I smiled. He talked like he knew Jerry personally. Though Jeremiah had never mentioned any gray haired friend to me. Oh well... I had kept secrets from him, and he'd kept his own from me, I suppose.

"Thanks," I said, and looked down. The ground was shadowing, and so my eyes lifted to the sky. Dark clouds were moving in, and it looked like a shower was coming. I didn't remember anything in the forecast about rain, but either way, I was relieved. I loved rain, and so it was welcoming to feel a cool breeze brush my skin.

"Looks like it's going to rain." he said beside me, looking up like me.

"Yeah." I said, and decided that, though I didn't really want to go and let them put Jeremiah in the cold ground, I needed to go home and pack my things. My plane was leaving later tonight. I was stopping in Missouri first, to stay with an aunt for a few days.

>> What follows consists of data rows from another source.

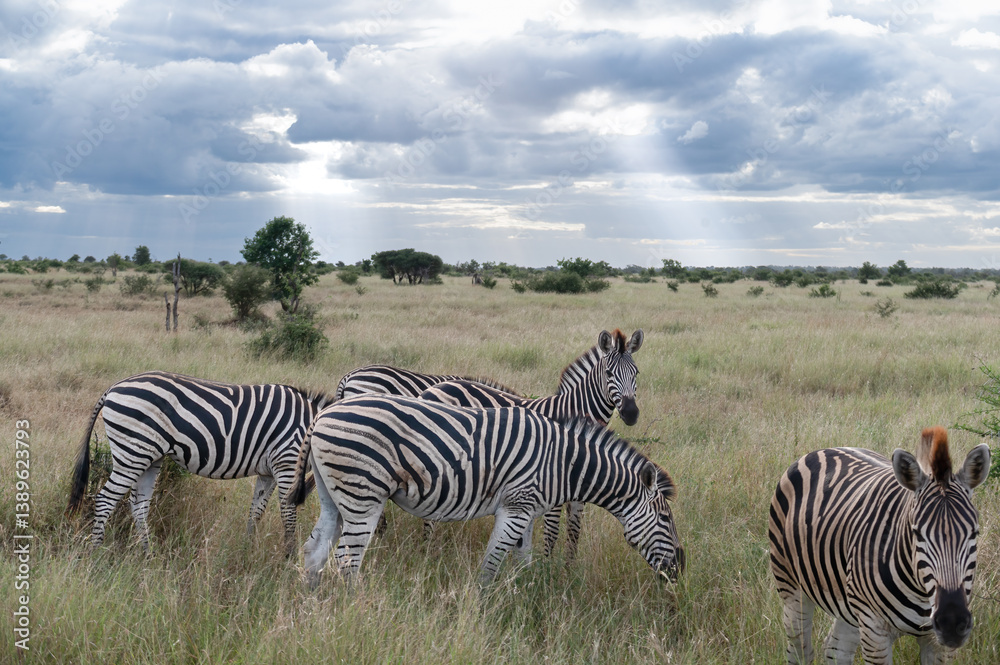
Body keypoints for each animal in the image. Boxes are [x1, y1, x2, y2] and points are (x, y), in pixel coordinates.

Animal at [67, 371, 335, 555]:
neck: (310, 426)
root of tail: (114, 387)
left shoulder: (268, 472)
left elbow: (255, 513)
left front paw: (247, 551)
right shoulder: (286, 462)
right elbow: (288, 515)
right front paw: (287, 559)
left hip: (149, 457)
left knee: (139, 506)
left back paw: (148, 555)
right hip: (132, 453)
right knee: (105, 500)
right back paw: (95, 554)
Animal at [286, 394, 682, 588]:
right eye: (665, 518)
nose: (680, 569)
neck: (563, 463)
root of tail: (323, 414)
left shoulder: (527, 511)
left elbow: (523, 559)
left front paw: (525, 595)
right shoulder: (516, 507)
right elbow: (491, 563)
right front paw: (482, 604)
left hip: (334, 495)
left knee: (315, 549)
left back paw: (314, 605)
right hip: (363, 493)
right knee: (346, 559)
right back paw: (358, 607)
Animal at [419, 328, 643, 560]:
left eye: (636, 373)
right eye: (608, 373)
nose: (631, 413)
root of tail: (432, 388)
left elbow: (574, 530)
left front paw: (569, 567)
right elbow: (552, 530)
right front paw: (546, 565)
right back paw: (427, 551)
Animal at [768, 427, 991, 664]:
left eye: (974, 533)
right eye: (917, 533)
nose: (952, 623)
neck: (921, 593)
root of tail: (825, 449)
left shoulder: (936, 643)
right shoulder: (875, 631)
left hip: (850, 604)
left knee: (835, 648)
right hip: (791, 587)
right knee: (800, 649)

And after that, I'd decide where to go from there.

"Well, I'd better be going," I said, and straightened my posture. The man looked at me, almost like he didn't want me to go, but nodded. "Maybe I'll see you around sometime." I said.

"Maybe." was his only response. I turned and began walking away, my long black skirt beginning to billow around my legs while the wind picked up. Good thing I'd worn low heels today instead of high heels. I might have fallen down. When I got near my car, I pulled my keys from my purse. With a glance, I saw the man still standing by the coffin. I hadn't seen him at the funeral except for when everyone else left.

"I never did get your name," I called out, and he saw his head lift in my direction. He said something, but a sudden gust of wind blew it away. What I thought I heard was "It doesn't matter." But I couldn't be sure. Either way, I needed to leave. What had looked like a small shower suddenly seemed like it was going to gale. Unlocking my doors, I climbed inside, and shut out the wind with the slam of a door. I felt empty now, and throwing one last look toward the coffin, I was surprised to see no one there. The man was gone. There was no life left in this cemetery, except for the two men walking toward Jeremiah's grave. I turned on the car, and pulled away. I didn't want to see him lowered into the ground.

Rain began splattering against the windshield. I looked at myself in the rear view mirror as I passed the other gravestones, and saw puffy blue eyes, surrounded by red. Looking away, I sighed. I told myself it would be okay. Maybe Jeremiah really was going to a better place, just like he believed in the end. Maybe everything would be okay. And as I drove toward the exit of the cemetery, something blew into my window. At a second glance, I realized it was a large, gray feather.